Attorney General Jeff Sessions also traveled Friday to Philadelphia, one of the nation’s biggest sanctuary cities, to call out the local government for not cooperating with federal immigration policies. He said such cities “aren’t giving sanctuary to law-abiding people but criminals” and urged Philadelphia to “reconsider carefully the harm they are doing to their citizens.”
When the supposed agent surge starts is still up in the air — and contingent on funding as well as the sometimes sluggish pace of federal employee vetting and hiring.
ICE currently has more than 20,000 employees in 400 offices across the country as well as agents in 46 countries. It has an operating budget of about $6 billion.
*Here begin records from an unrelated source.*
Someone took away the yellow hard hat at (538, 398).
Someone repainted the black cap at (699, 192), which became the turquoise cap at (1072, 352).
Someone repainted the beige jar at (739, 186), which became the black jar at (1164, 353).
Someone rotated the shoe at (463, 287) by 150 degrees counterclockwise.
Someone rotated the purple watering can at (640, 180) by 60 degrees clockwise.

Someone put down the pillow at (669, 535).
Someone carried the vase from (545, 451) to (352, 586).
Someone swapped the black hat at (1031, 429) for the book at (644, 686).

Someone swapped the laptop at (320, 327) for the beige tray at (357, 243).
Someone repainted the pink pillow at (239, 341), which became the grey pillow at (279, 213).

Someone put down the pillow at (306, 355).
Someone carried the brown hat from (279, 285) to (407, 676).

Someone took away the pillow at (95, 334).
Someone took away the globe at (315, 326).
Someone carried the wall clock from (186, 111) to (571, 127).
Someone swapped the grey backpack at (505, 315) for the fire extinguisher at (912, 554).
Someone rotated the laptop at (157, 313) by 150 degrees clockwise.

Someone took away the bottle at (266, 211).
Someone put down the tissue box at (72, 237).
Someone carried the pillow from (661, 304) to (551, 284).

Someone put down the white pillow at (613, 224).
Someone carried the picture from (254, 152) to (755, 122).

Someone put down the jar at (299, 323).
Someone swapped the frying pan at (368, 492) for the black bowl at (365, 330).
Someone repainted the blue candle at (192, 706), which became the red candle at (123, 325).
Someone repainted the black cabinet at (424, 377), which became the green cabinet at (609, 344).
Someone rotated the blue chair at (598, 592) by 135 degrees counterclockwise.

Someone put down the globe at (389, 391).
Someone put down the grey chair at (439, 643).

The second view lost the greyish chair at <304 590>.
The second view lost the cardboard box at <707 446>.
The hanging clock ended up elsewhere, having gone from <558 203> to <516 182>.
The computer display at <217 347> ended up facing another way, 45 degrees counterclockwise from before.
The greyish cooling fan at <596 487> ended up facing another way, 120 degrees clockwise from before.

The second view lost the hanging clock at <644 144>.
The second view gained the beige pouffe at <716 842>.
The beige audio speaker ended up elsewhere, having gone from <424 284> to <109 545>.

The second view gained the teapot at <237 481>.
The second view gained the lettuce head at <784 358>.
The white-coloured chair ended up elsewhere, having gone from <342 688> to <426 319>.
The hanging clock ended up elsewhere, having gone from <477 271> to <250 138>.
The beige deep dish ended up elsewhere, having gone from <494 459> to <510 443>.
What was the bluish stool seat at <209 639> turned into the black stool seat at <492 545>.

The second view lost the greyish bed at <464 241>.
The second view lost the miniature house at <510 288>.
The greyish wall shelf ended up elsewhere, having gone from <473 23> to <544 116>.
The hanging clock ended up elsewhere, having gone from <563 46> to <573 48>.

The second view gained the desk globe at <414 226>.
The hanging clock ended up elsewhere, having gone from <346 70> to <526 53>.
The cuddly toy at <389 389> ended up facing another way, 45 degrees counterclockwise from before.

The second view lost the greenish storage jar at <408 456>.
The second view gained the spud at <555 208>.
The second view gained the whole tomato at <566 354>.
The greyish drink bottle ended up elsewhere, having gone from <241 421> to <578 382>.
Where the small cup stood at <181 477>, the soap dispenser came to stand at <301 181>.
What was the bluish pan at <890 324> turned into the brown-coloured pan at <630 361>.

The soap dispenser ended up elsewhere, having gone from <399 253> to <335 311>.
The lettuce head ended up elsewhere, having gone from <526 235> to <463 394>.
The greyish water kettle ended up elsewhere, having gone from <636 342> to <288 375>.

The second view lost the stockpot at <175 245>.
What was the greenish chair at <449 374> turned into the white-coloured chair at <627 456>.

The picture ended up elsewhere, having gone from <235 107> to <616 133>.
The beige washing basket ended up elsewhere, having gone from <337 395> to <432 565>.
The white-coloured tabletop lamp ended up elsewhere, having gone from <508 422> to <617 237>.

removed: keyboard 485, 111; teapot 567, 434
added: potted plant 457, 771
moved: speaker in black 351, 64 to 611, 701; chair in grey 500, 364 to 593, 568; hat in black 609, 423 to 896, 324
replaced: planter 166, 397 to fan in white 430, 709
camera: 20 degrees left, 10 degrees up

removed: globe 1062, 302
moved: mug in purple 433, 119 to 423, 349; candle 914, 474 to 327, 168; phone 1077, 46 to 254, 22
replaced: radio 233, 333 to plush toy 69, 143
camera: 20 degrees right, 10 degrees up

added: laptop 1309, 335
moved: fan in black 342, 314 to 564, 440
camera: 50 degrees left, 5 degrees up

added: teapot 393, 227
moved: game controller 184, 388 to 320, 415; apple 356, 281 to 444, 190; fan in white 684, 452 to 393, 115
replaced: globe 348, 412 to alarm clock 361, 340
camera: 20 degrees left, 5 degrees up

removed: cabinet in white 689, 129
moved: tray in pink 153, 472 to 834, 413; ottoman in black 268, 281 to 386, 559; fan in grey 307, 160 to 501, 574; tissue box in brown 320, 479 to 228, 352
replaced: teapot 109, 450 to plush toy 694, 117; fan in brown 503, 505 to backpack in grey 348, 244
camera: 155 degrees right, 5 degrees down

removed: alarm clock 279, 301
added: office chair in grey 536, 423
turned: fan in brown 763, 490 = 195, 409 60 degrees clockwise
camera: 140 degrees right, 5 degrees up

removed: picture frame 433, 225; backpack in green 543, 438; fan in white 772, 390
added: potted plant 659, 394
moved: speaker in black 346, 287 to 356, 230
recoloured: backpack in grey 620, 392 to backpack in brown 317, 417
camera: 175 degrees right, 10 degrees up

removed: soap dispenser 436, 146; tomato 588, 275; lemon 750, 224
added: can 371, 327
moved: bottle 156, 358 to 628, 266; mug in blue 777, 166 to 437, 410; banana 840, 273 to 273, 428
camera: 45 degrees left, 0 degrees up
Adding another 10,000 employees, as President Trump has indicated he wants, will cost millions.
For example, in fiscal 2017, ICE requested $6.6 million to hire 100 new officers.
An ICE spokesperson told Fox News there is no specific operational plan or timetable in place yet but that the agency will focus new resources that come their way on places that don’t cooperate with detainer requests.
“As Director Homan stated, uncooperative jurisdictions have a higher rate of criminal alien releases than in places that honor ICE detainers,” the ICE official told Fox News. “As a result, ICE is forced to focus additional resources to conduct at-large arrests in the field in these non-cooperative areas.”
The requests, sometimes called immigration holds, are a vital tool the agency uses to go after illegal immigrants. The detainer asks local authorities to hold a person in jail up to 48 hours beyond when he or she is set to be released so federal officials can take them into custody.
The crackdown on sanctuary cities lines up with Trump’s promised prioritization of the issue on the campaign trail. Members of his administration have repeatedly tried to link violent crime to illegal immigration – though mayors of sanctuary cities across the country have pushed back on that assertion.
“Actually, cities like Austin (Texas) are safer and have better economies,” Austin Mayor Steve Adler said in a statement. “ICE should be figuring out why that’s true and applying those lessons.”
While not a technical term, “sanctuary cities” are places that have refused to work with Immigration and Customs Enforcement officials after detaining undocumented immigrants. By law, they are required to inform the feds when they have an illegal immigrant in custody, even if he or she has not been convicted of a crime.
There are an estimated 200 to 608 local and state governments with some sort of sanctuary policy in place – however, their degree of cooperation varies. Some work with federal authorities on felony convictions while others only comply in civil investigations. There are a few places that refuse to cooperate altogether.
The Trump administration has tried to strong-arm some jurisdictions into reversing their sanctuary policies by threatening to cut off millions of dollars in federal funds.
Late Thursday, a San Francisco federal judge refused to reinstate Trump’s sanctuary cities order, which sought to slash funding to cities that limit their cooperation with federal immigration authorities. The ruling is the latest turn in the heated battle between the Trump administration and local governments pushing back on the policies.
Sessions has said that sanctuary cities like Philadelphia are violating the supremacy clause of the U.S .Constitution by limiting local law enforcement cooperation with federal immigration authorities.